# Is my puppy underweight?



## santanu18 (Apr 3, 2010)

My 80days old male golden retriever puppy weights about 5.5Kg.Is he underweight?

If yes then how can I he him to gain weight?

I am from India.So the foods available at US isn't available here.So please suggest some receipes.

Thanks.


----------



## mylissyk (Feb 25, 2007)

It may depend on her bone structure. I am fostering two puppies, one is boxier than the other one with heavier bone structure, he weighs 20lbs at 10 weeks, the smaller one is 11 weeks old and weighs 12 lbs. She smaller boned and a more trim shape.


----------



## Willow52 (Aug 14, 2009)

Let's see...
80 days = about 10 weeks
5.5 kg = about 12 lbs.

Maybe a little small, but it depends on build and bone structure. Has he been check by a veterinarian? After any health reasons have been ruled out, I would ask the vet to recommend a high quality puppy food available in your country. What is he eating now?


----------



## Florabora22 (Nov 30, 2008)

Personally, I don't think so.

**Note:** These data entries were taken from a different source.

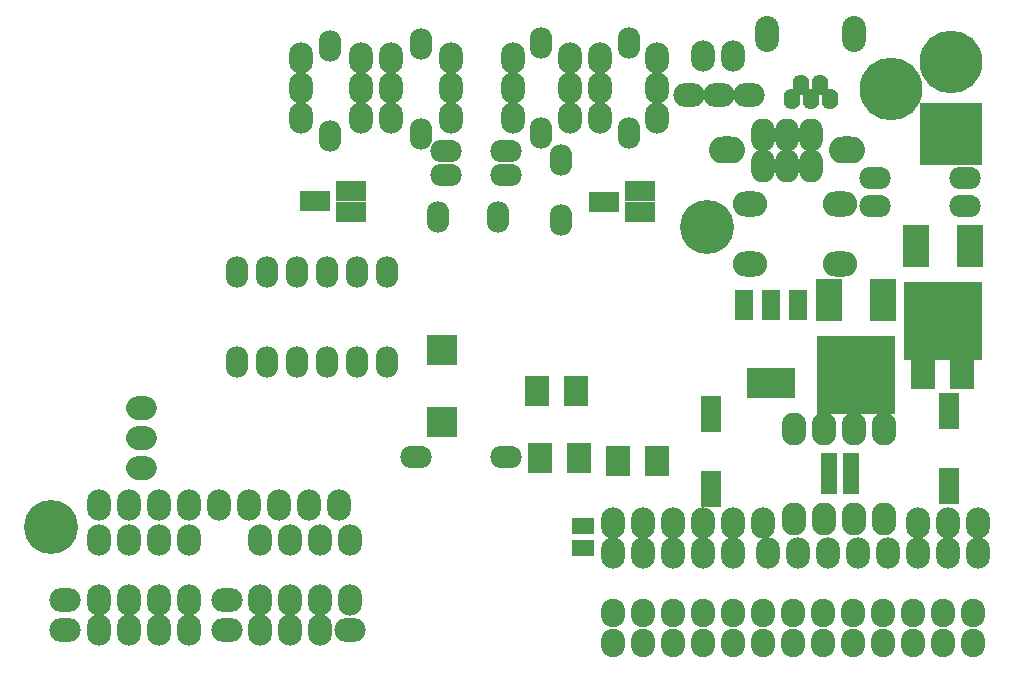
<source format=gbs>
G04 (created by PCBNEW-RS274X (2012-01-19 BZR 3256)-stable) date 13/12/2555 19:20:38*
G01*
G70*
G90*
%MOIN*%
G04 Gerber Fmt 3.4, Leading zero omitted, Abs format*
%FSLAX34Y34*%
G04 APERTURE LIST*
%ADD10C,0.006000*%
%ADD11O,0.080000X0.105000*%
%ADD12C,0.209000*%
%ADD13R,0.209000X0.209000*%
%ADD14O,0.075000X0.105000*%
%ADD15O,0.105000X0.080000*%
%ADD16O,0.115000X0.084000*%
%ADD17O,0.080000X0.110000*%
%ADD18O,0.120000X0.090000*%
%ADD19O,0.079100X0.120000*%
%ADD20O,0.055400X0.070000*%
%ADD21O,0.105000X0.075000*%
%ADD22R,0.164000X0.100000*%
%ADD23R,0.060000X0.100000*%
%ADD24C,0.080000*%
%ADD25R,0.098700X0.098700*%
%ADD26O,0.080000X0.095000*%
%ADD27R,0.100000X0.065000*%
%ADD28C,0.180000*%
%ADD29O,0.082000X0.110000*%
%ADD30R,0.080000X0.100000*%
%ADD31R,0.055000X0.075000*%
%ADD32R,0.075000X0.055000*%
%ADD33R,0.067200X0.118400*%
%ADD34R,0.085000X0.140000*%
%ADD35R,0.260000X0.260000*%
G04 APERTURE END LIST*
G54D10*
G54D11*
X68100Y-46186D03*
X67100Y-46186D03*
X66100Y-46186D03*
X65100Y-46186D03*
G54D12*
X71218Y-29796D03*
G54D13*
X71218Y-32196D03*
G54D12*
X69218Y-30696D03*
G54D14*
X54113Y-34965D03*
X56113Y-34965D03*
G54D15*
X41678Y-48737D03*
X41678Y-47737D03*
G54D16*
X67501Y-34540D03*
X67501Y-36540D03*
X64501Y-34540D03*
X64501Y-36540D03*
G54D17*
X66549Y-32246D03*
X66549Y-33266D03*
X65749Y-32246D03*
X65749Y-33266D03*
X64949Y-32246D03*
X64949Y-33266D03*
G54D18*
X63749Y-32756D03*
X67749Y-32756D03*
G54D11*
X48186Y-45737D03*
X49186Y-45737D03*
X50186Y-45737D03*
X51186Y-45737D03*
G54D15*
X47064Y-48745D03*
X47064Y-47745D03*
G54D19*
X65083Y-28867D03*
X67996Y-28867D03*
G54D20*
X66854Y-30580D03*
X66224Y-30580D03*
X66539Y-31052D03*
X65909Y-31052D03*
X67169Y-31052D03*
G54D21*
X71678Y-33682D03*
X68678Y-33682D03*
X54365Y-33565D03*
X56365Y-33565D03*
X68666Y-34599D03*
X71666Y-34599D03*
G54D11*
X59521Y-29693D03*
X59521Y-30693D03*
X59521Y-31693D03*
X58521Y-29693D03*
X58521Y-30693D03*
X58521Y-31693D03*
G54D15*
X64470Y-30910D03*
X63470Y-30910D03*
X62470Y-30910D03*
G54D21*
X56385Y-42985D03*
X53385Y-42985D03*
G54D11*
X63960Y-29600D03*
X62960Y-29600D03*
G54D14*
X52423Y-36816D03*
X47423Y-36816D03*
X47423Y-39808D03*
X52423Y-39808D03*
X51423Y-39808D03*
X50423Y-39808D03*
X49423Y-39808D03*
X48423Y-39808D03*
X51423Y-36816D03*
X50423Y-36816D03*
X49423Y-36816D03*
X48423Y-36816D03*
G54D22*
X65214Y-40521D03*
G54D23*
X65214Y-37921D03*
X66114Y-37921D03*
X64314Y-37921D03*
G54D11*
X42804Y-44564D03*
X43804Y-44564D03*
X44804Y-44564D03*
X45804Y-44564D03*
X46804Y-44564D03*
X47804Y-44564D03*
X48804Y-44564D03*
X49804Y-44564D03*
X50804Y-44564D03*
X49533Y-31693D03*
X49533Y-30693D03*
X49533Y-29693D03*
X54540Y-31690D03*
X54540Y-30690D03*
X54540Y-29690D03*
X56603Y-31682D03*
X56603Y-30682D03*
X56603Y-29682D03*
X61422Y-31686D03*
X61422Y-30686D03*
X61422Y-29686D03*
G54D24*
X44112Y-41361D02*
X44362Y-41361D01*
X44112Y-42361D02*
X44362Y-42361D01*
X44112Y-43361D02*
X44362Y-43361D01*
G54D25*
X54238Y-39407D03*
X54238Y-41807D03*
G54D14*
X58217Y-33068D03*
X58217Y-35068D03*
G54D21*
X54376Y-32767D03*
X56376Y-32767D03*
G54D11*
X52537Y-29693D03*
X52537Y-30693D03*
X52537Y-31693D03*
X51537Y-29690D03*
X51537Y-30690D03*
X51537Y-31690D03*
X59962Y-45186D03*
X60962Y-45186D03*
X61962Y-45186D03*
X62962Y-45186D03*
X63962Y-45186D03*
X64962Y-45186D03*
X59962Y-46186D03*
X60962Y-46186D03*
X61962Y-46186D03*
X62962Y-46186D03*
X63962Y-46186D03*
X51186Y-47737D03*
G54D15*
X51186Y-48737D03*
G54D11*
X50186Y-47737D03*
X50186Y-48737D03*
X49186Y-47737D03*
X49186Y-48737D03*
X48186Y-47737D03*
X48186Y-48737D03*
X42800Y-45737D03*
X43800Y-45737D03*
X44800Y-45737D03*
X45800Y-45737D03*
X45800Y-47737D03*
X45800Y-48737D03*
X44800Y-47737D03*
X44800Y-48737D03*
X43800Y-47737D03*
X43800Y-48737D03*
X42800Y-47737D03*
X42800Y-48737D03*
G54D26*
X59949Y-49169D03*
X60949Y-49169D03*
X60949Y-48169D03*
X61949Y-49169D03*
X61949Y-48169D03*
X62949Y-48169D03*
X63949Y-49169D03*
X63949Y-48169D03*
X64949Y-49169D03*
X64949Y-48169D03*
X65949Y-48169D03*
X66949Y-49169D03*
X66949Y-48169D03*
X68949Y-48169D03*
X69949Y-48169D03*
X70949Y-48169D03*
X71949Y-48169D03*
X71949Y-48169D03*
X71949Y-49169D03*
X70949Y-48169D03*
X70949Y-49169D03*
X69949Y-48169D03*
X69949Y-49169D03*
X68949Y-48169D03*
X68949Y-49169D03*
X67949Y-48169D03*
X67949Y-49169D03*
X66949Y-48169D03*
X66949Y-49169D03*
X65949Y-48169D03*
X65949Y-49169D03*
X64949Y-48169D03*
X64949Y-49169D03*
X63949Y-48169D03*
X63949Y-49169D03*
X62949Y-48169D03*
X62949Y-49169D03*
X61949Y-48169D03*
X61949Y-49169D03*
X60949Y-48169D03*
X60949Y-49169D03*
X59949Y-48169D03*
X59949Y-49169D03*
G54D27*
X60837Y-34827D03*
X60837Y-34127D03*
X59637Y-34477D03*
X51219Y-34807D03*
X51219Y-34107D03*
X50019Y-34457D03*
G54D28*
X63068Y-35308D03*
X41218Y-45308D03*
G54D29*
X65974Y-45056D03*
X66974Y-45056D03*
X67974Y-45056D03*
X68974Y-45056D03*
X68974Y-42056D03*
X67974Y-42056D03*
X66974Y-42056D03*
X65974Y-42056D03*
G54D14*
X60470Y-32182D03*
X60470Y-29182D03*
X57552Y-32170D03*
X57552Y-29170D03*
X53544Y-32217D03*
X53544Y-29217D03*
X50509Y-32268D03*
X50509Y-29268D03*
G54D30*
X57522Y-43008D03*
X58822Y-43008D03*
X57401Y-40777D03*
X58701Y-40777D03*
X60112Y-43113D03*
X61412Y-43113D03*
X71592Y-40225D03*
X70292Y-40225D03*
G54D31*
X67145Y-43862D03*
X67895Y-43862D03*
X67142Y-43198D03*
X67892Y-43198D03*
G54D32*
X58954Y-45267D03*
X58954Y-46017D03*
G54D11*
X72100Y-45186D03*
X71100Y-45186D03*
X70100Y-45186D03*
G54D33*
X71151Y-41459D03*
X71151Y-43959D03*
X63206Y-44038D03*
X63206Y-41538D03*
G54D34*
X67144Y-37749D03*
G54D35*
X68044Y-40249D03*
G54D34*
X68944Y-37749D03*
X70038Y-35949D03*
G54D35*
X70938Y-38449D03*
G54D34*
X71838Y-35949D03*
G54D11*
X72097Y-46191D03*
X71097Y-46191D03*
X70097Y-46191D03*
X69097Y-46191D03*
M02*

</source>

Flora was I think about 9 or 10 pounds at 10 weeks, and she was fine, just very small. However, it does depend on the overall size of your dog. I mean, if you can feel every bone in his body I might worry about worms or something. Are his stools normal?


----------



## alijeanrn (May 7, 2010)

For comparison, our puppy was almost 14 lbs at 10 weeks. She put on weight slowly, but from what I've read that's a good thing. She is now average size for her age. I would ask your vet if you are concerned or the pup starts to lose weight. Good luck!


----------



## Honey (Jan 20, 2010)

yeah Honey was about the same size. Your pup will put on weight. Honey is now 45 pounds at 6 months and she'll prolly be 55-65 full grown.


----------